Ele me cutuca e pergunta que horas são. Respondo que
faltam vinte minutos para as seis da tarde. Ele agradece e, em seguida, começa
a preparar o espetáculo. Um pano redondo no chão serve como palco, separado da
esperada plateia por uma espécie de “Tereza”, aquela corda feita de lençóis.
Compunham o cenário, além do palhaço que me perguntou as horas, cuja palhaçada
se reconhecia inicialmente pelos sapatos típicos, três malabares, alguns
brinquedos de borracha, um pequeno trompete e um baú. A praça estava cheia,
final da tarde de sábado, muitas crianças brincando, muito marmanjo tomando sua
cervejinha nas muretas.
Às seis horas, em ponto, o trabalho começa. Aos
poucos, crianças de todas as idades, as menores acompanhadas dos pais, vão se
aproximando e sentando no chão à frente do palco. Durante aproximadamente
quarenta, cinquenta minutos, o palhaço conta piadas e tenta cativar a atenção
da plateia infantil, sempre muito exigente, e dos adultos que também param para
observar a atuação do artista de rua. Aparentemente, as crianças gostam do que
veem, sobretudo com a manjada técnica de transformá-las em atores/cobaias por
alguns minutos. A tarefa do palhaço não é fácil, a concorrência é feroz: o
parquinho de areia, o pula-pula, o skate, a bola de futebol, o sambinha que
rola no coreto, o clássico Vasco-Fluminense passando nas televisões dos bares
que circundam a praça, o barulho de tudo isso junto.
O palhaço passa a sacolinha e as crianças depositam
notas e moedas, ele diz que ainda dá tempo de voltarem aos pais e pegarem um
pouco mais, de preferência notas, de preferência as de cem reais. O dinheiro
arrecadado, esclarece, vai para crianças carentes. Ele pede que o público não
se vá, mesmo aqueles que não puderam contribuir, porque o espetáculo ainda não
havia terminado, mas as crianças já estavam irrequietas e os adultos já haviam
perdido o interesse. Era, sim, hora de terminar. Ele agradece a presença de
todos e encerra o espetáculo.
Desmontado o “palco”, chego perto do artista e lhe dou
os parabéns. Está há pouco tempo na cidade, vem do Paraná. Pergunto se dá para
sobreviver realizando espetáculos na rua, e ele responde que sim.
Surpreendentemente, me diz que é mais difícil ter o trabalho reconhecido em
grandes cidades como o Rio de Janeiro, e que lhe incomoda muito o fato de
muitos pais deixarem as crianças largadas durante o espetáculo, como se fosse
um animador de festas.
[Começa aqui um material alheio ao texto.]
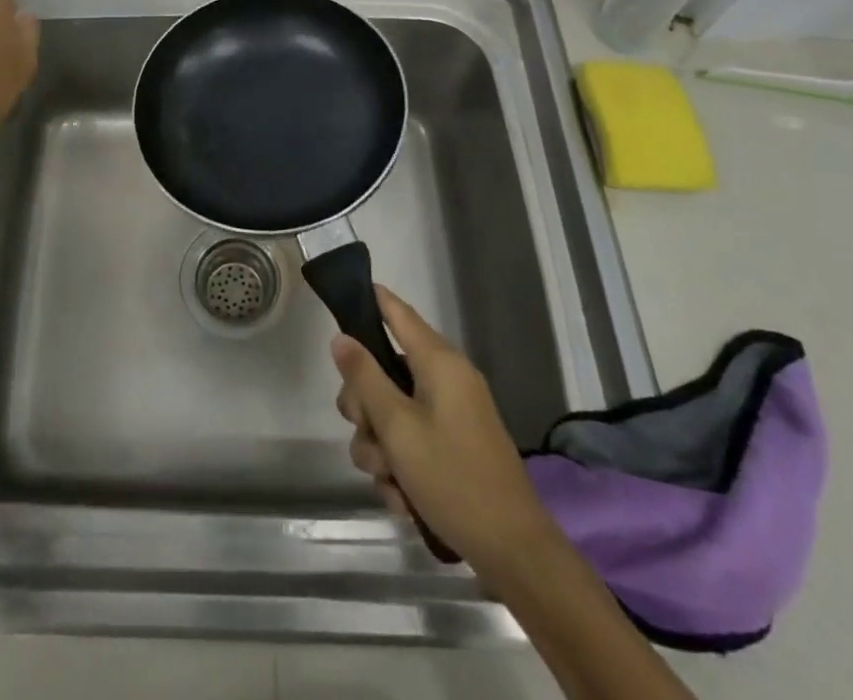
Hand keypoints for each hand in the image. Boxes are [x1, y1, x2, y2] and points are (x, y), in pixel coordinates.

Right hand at [331, 286, 545, 567]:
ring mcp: (450, 415)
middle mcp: (445, 380)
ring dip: (380, 447)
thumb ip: (365, 378)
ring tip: (389, 480)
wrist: (513, 552)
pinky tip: (402, 499)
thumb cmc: (453, 478)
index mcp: (439, 362)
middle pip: (383, 370)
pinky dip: (400, 466)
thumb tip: (341, 337)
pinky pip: (409, 441)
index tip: (339, 301)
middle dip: (364, 406)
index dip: (369, 300)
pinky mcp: (452, 446)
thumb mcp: (397, 427)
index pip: (397, 312)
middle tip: (365, 431)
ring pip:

Para ele, a arte na rua deve ser compartilhada com
todos, adultos e crianças, é um jeito de estabelecer uma conexão, uma
identidade, e o sorriso estampado no rosto de cada espectador é tão importante
quanto o dinheiro colocado na sacolinha. Quem disse que adulto não pode rir de
palhaçada?
Ser artista de rua é ser guerreiro, é matar um leão
por dia, é lutar contra a indiferença da “multidão solitária” que finge ignorar
sua presença desviando o olhar, que finge digitar qualquer coisa o celular, que
finge dormir no banco do ônibus ou do metrô. É não ter apoio sistemático do
poder público, de políticas públicas perenes, das grandes e não tão grandes
empresas que utilizam as leis de incentivo fiscal à cultura para promover “mais
do mesmo” - os grandes blockbusters da cultura tupiniquim - e que se dane a
diversidade cultural, os direitos culturais.
O palhaço da praça é um abnegado idealista. Desejo-lhe
boa sorte. Ele junta a parafernália e segue seu rumo.